William Goldman said: “It is not writing, it is re-writing.” 

Hemingway said: “There is nothing to writing. All you do is sit down to a typewriter and bleed.”

Trying to pull words out of the ethos is fraught with so many subtle complexities. Each pass at writing copy or any kind of written content requires a review in multiple states of mind. In each of these states of mind, one finds oneself in a different perspective, and with each change in perspective, comes a new slant in copy.

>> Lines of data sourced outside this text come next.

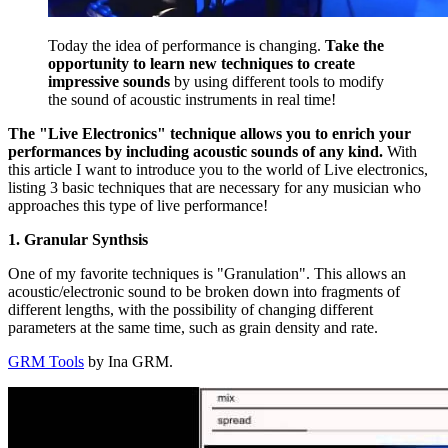
Today the idea of performance is changing.
Take the
opportunity to learn new techniques to create
impressive sounds
by using different tools to modify
the sound of acoustic instruments in real time!
The "Live Electronics" technique allows you to enrich your
performances by including acoustic sounds of any kind.
With
this article I want to introduce you to the world of Live electronics,
listing 3 basic techniques that are necessary for any musician who
approaches this type of live performance!
1. Granular Synthsis
One of my favorite techniques is "Granulation". This allows an
acoustic/electronic sound to be broken down into fragments of
different lengths, with the possibility of changing different
parameters at the same time, such as grain density and rate.
GRM Tools
by Ina GRM.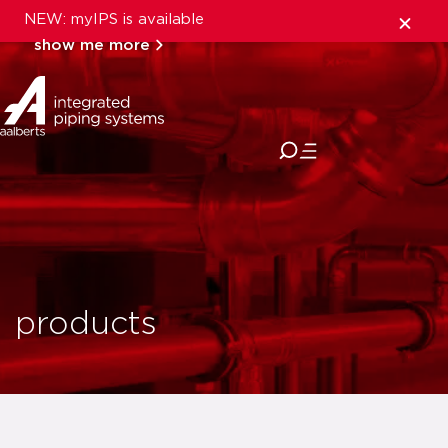
NEW: myIPS is available
show me more
close
products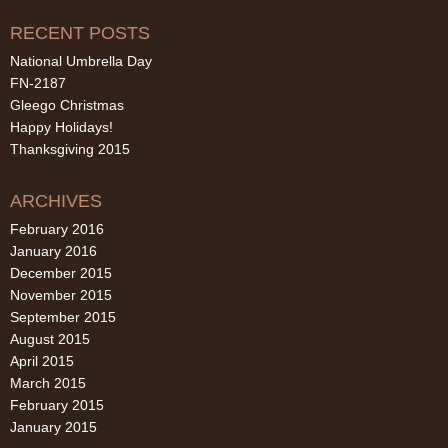
RECENT POSTS
National Umbrella Day
FN-2187
Gleego Christmas
Happy Holidays!
Thanksgiving 2015
ARCHIVES
February 2016
January 2016
December 2015
November 2015
September 2015
August 2015
April 2015
March 2015
February 2015
January 2015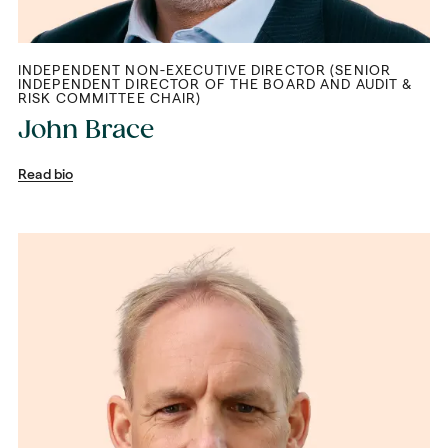
INDEPENDENT NON-EXECUTIVE DIRECTOR (SENIOR
INDEPENDENT DIRECTOR OF THE BOARD AND AUDIT &
RISK COMMITTEE CHAIR)
John Brace
Read bio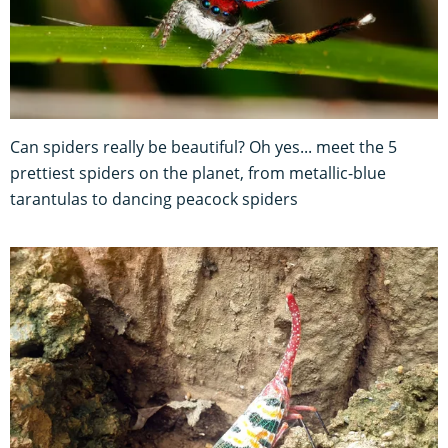
Can spiders really be beautiful? Oh yes... meet the 5
prettiest spiders on the planet, from metallic-blue
tarantulas to dancing peacock spiders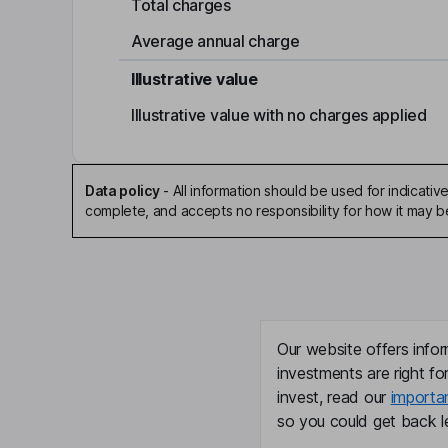
Total charges
Average annual charge
Illustrative value
Illustrative value with no charges applied
Data policy
-
All information should be used for indicat
complete, and accepts no responsibility for how it may 
Our website offers infor
investments are right fo
invest, read our
importa
so you could get back le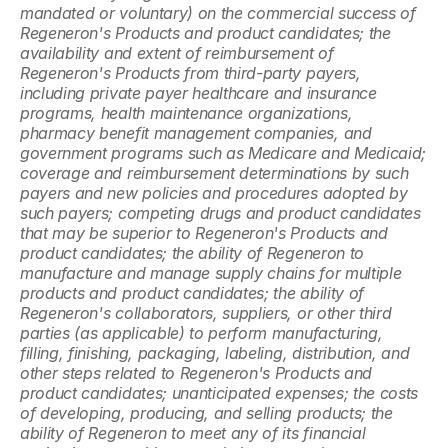
mandated or voluntary) on the commercial success of 
Regeneron's Products and product candidates; the 
availability and extent of reimbursement of 
Regeneron's Products from third-party payers, 
including private payer healthcare and insurance 
programs, health maintenance organizations, 
pharmacy benefit management companies, and 
government programs such as Medicare and Medicaid; 
coverage and reimbursement determinations by such 
payers and new policies and procedures adopted by 
such payers; competing drugs and product candidates 
that may be superior to Regeneron's Products and 
product candidates; the ability of Regeneron to 
manufacture and manage supply chains for multiple 
products and product candidates; the ability of 
Regeneron's collaborators, suppliers, or other third 
parties (as applicable) to perform manufacturing, 
filling, finishing, packaging, labeling, distribution, and 
other steps related to Regeneron's Products and 
product candidates; unanticipated expenses; the costs 
of developing, producing, and selling products; the 
ability of Regeneron to meet any of its financial 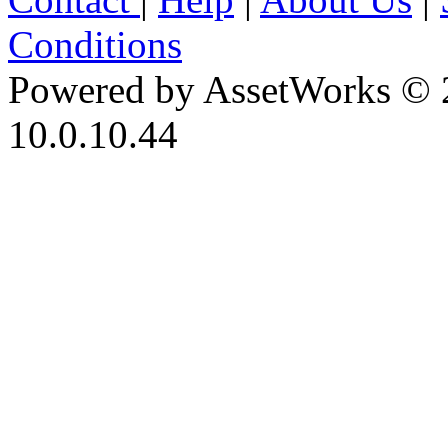
Conditions
Powered by AssetWorks © 
10.0.10.44
iBid Version: v183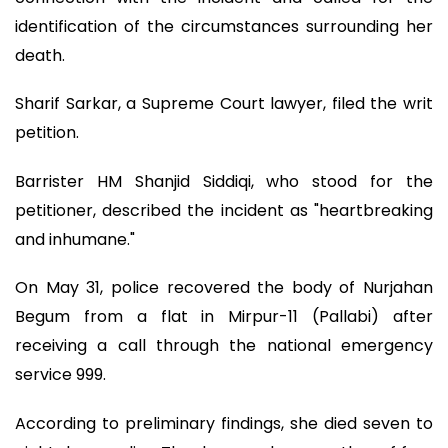
identification of the circumstances surrounding her
death.
Sharif Sarkar, a Supreme Court lawyer, filed the writ
petition.
Barrister HM Shanjid Siddiqi, who stood for the
petitioner, described the incident as "heartbreaking
and inhumane."
On May 31, police recovered the body of Nurjahan
Begum from a flat in Mirpur-11 (Pallabi) after
receiving a call through the national emergency
service 999.
According to preliminary findings, she died seven to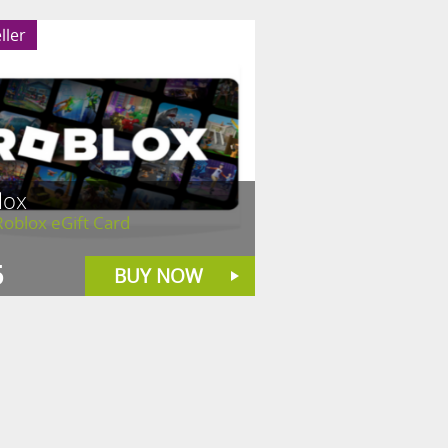
ller
lox
oblox eGift Card
5
BUY NOW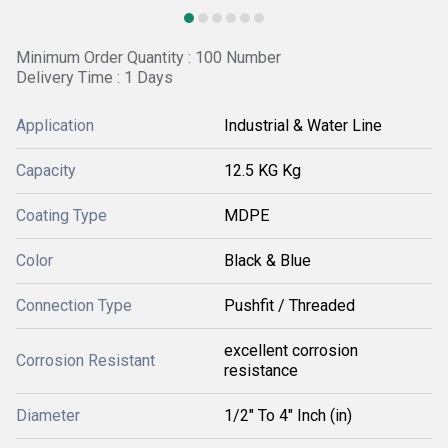
Minimum Order Quantity : 100 Number
Delivery Time : 1 Days
Application
Industrial & Water Line
Capacity
12.5 KG Kg
Coating Type
MDPE
Color
Black & Blue
Connection Type
Pushfit / Threaded
excellent corrosion
Corrosion Resistant
resistance
Diameter
1/2" To 4" Inch (in)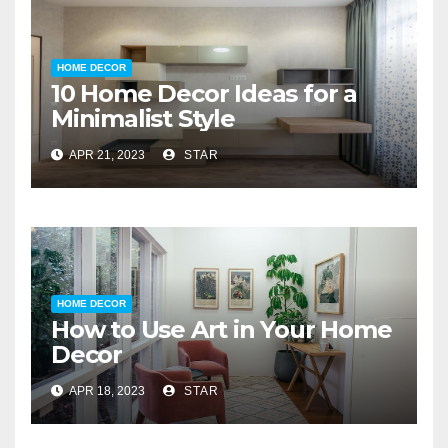
HOME DECOR
10 Home Decor Ideas for a
Minimalist Style
APR 21, 2023
STAR
HOME DECOR
How to Use Art in Your Home
Decor
APR 18, 2023
STAR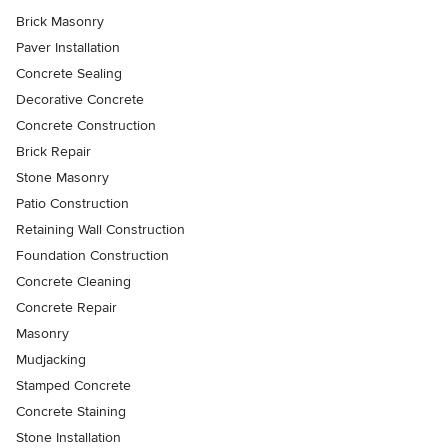
Brick Masonry
Paver Installation
Concrete Sealing
Decorative Concrete
Concrete Construction
Brick Repair
Stone Masonry
Patio Construction
Retaining Wall Construction
Foundation Construction
Concrete Cleaning
Concrete Repair
Masonry
Mudjacking
Stamped Concrete
Concrete Staining
Stone Installation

Having written content for so many decades, I think the joy that I discovered in taking a tiny slice of my morning to communicate about one particular theme is a great departure from everything that I am espousing above.  Setting a deadline to have one of these produced every day and keeping it brief, relevant, and hopefully informational, allows me to ignore the perpetual rewrite syndrome and try my best to make one single thought come to fruition in the shortest amount of words.

But, to create any kind of significant writing (which these morning musings most certainly are not), the continuous reshaping, reimagining, rethinking is both a trial and tribulation for the writer.

One of my favorite quotations from Stephen King showed up on a poster when books on tape were brand new. I’ve never forgotten it.

“ I have the mind of a small child. 

I keep it in a jar on my desk.”

Stephen King

As someone who has written the tag phrase on more movie posters than I can count, I really loved this particular one because of the double entendre and because it is so on brand for Stephen King.